Given rq->curr is updated before prev->on_cpu is cleared, the waker
executing ttwu_queue_cond() can observe:

p->on_rq=0
p->on_cpu=1
rq->curr=swapper/x (aka idle task)

So your addition of available_idle_cpu() in ttwu_queue_cond() (sort of)
matches that when invoked via:

if (smp_load_acquire(&p->on_cpu) &&
ttwu_queue_wakelist(p, task_cpu(p), wake_flags | WF_ON_CPU))
goto unlock;

but it also affects

ttwu_queue(p, cpu, wake_flags);

at the tail end of try_to_wake_up().

Yes. This part is what we mainly want to affect. The above WF_ON_CPU is not our point.

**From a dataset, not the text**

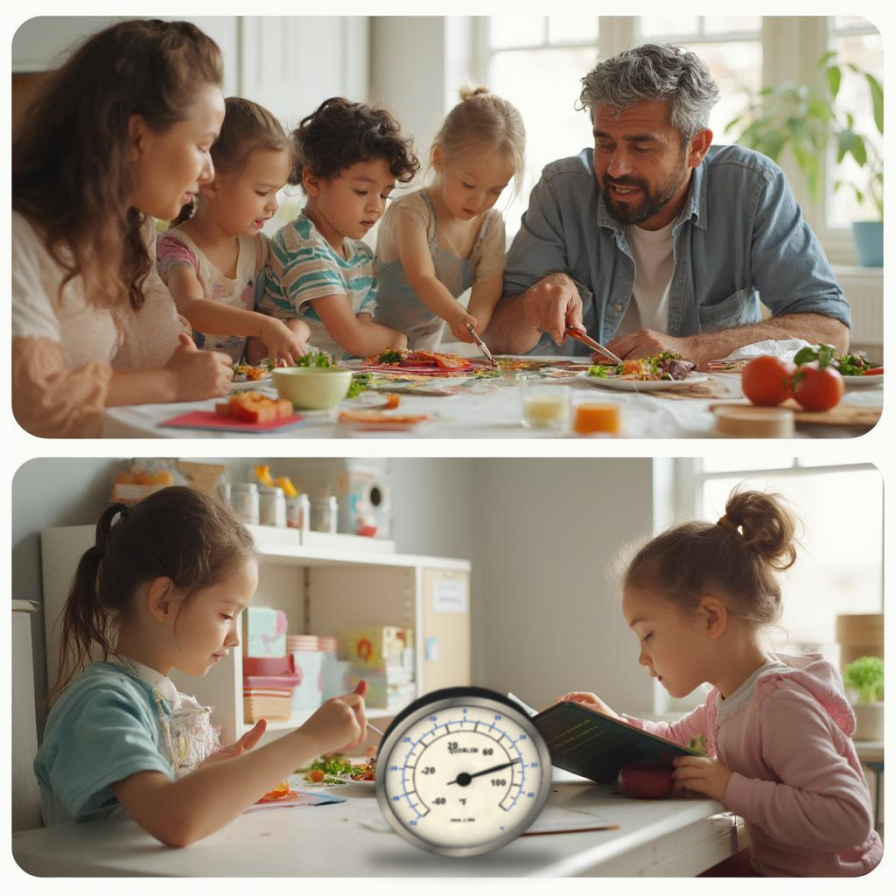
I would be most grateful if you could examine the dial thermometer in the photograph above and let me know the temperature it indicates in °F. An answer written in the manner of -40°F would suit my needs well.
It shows 80°F
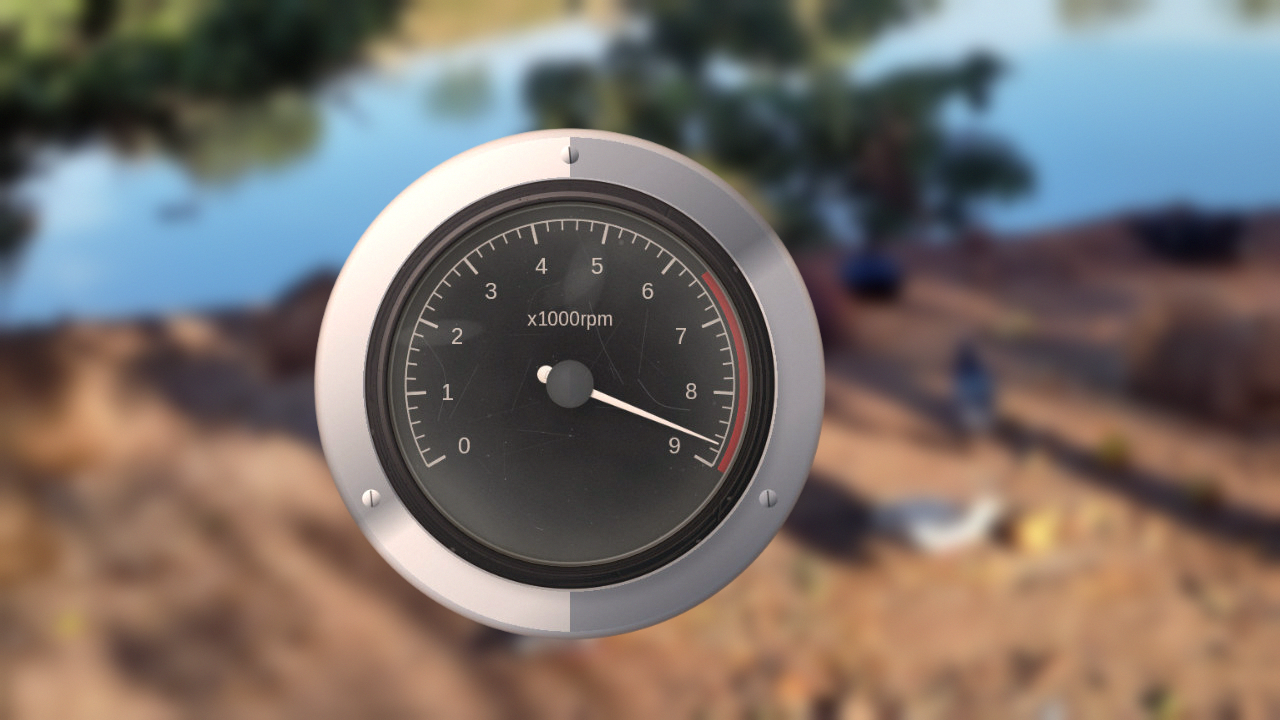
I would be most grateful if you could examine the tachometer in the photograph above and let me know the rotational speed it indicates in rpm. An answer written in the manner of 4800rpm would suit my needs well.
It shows 8700rpm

With all that in mind, I'm curious whether your patch is functionaly close
to the below.

---
diff --git a/kernel/sched/core.c b/kernel/sched/core.c
index 66c4e5922fe1..ffd43264722a 100644
--- a/kernel/sched/core.c
+++ b/kernel/sched/core.c
@@ -3836,7 +3836,7 @@ static inline bool ttwu_queue_cond(int cpu, int wake_flags)
* the soon-to-be-idle CPU as the current CPU is likely busy.
* nr_running is checked to avoid unnecessary task stacking.
*/
- if ((wake_flags & WF_ON_CPU) && cpu_rq(cpu)->nr_running <= 1)
+ if (cpu_rq(cpu)->nr_running <= 1)
return true;
return false;

It's a little different. This may bring extra IPIs when nr_running == 1 and the current task on wakee cpu is not the target wakeup task (i.e., rq->curr == another_task && rq->curr != p). Then this another_task may be disturbed by IPI which is not expected. So IMO the promise by WF_ON_CPU is necessary.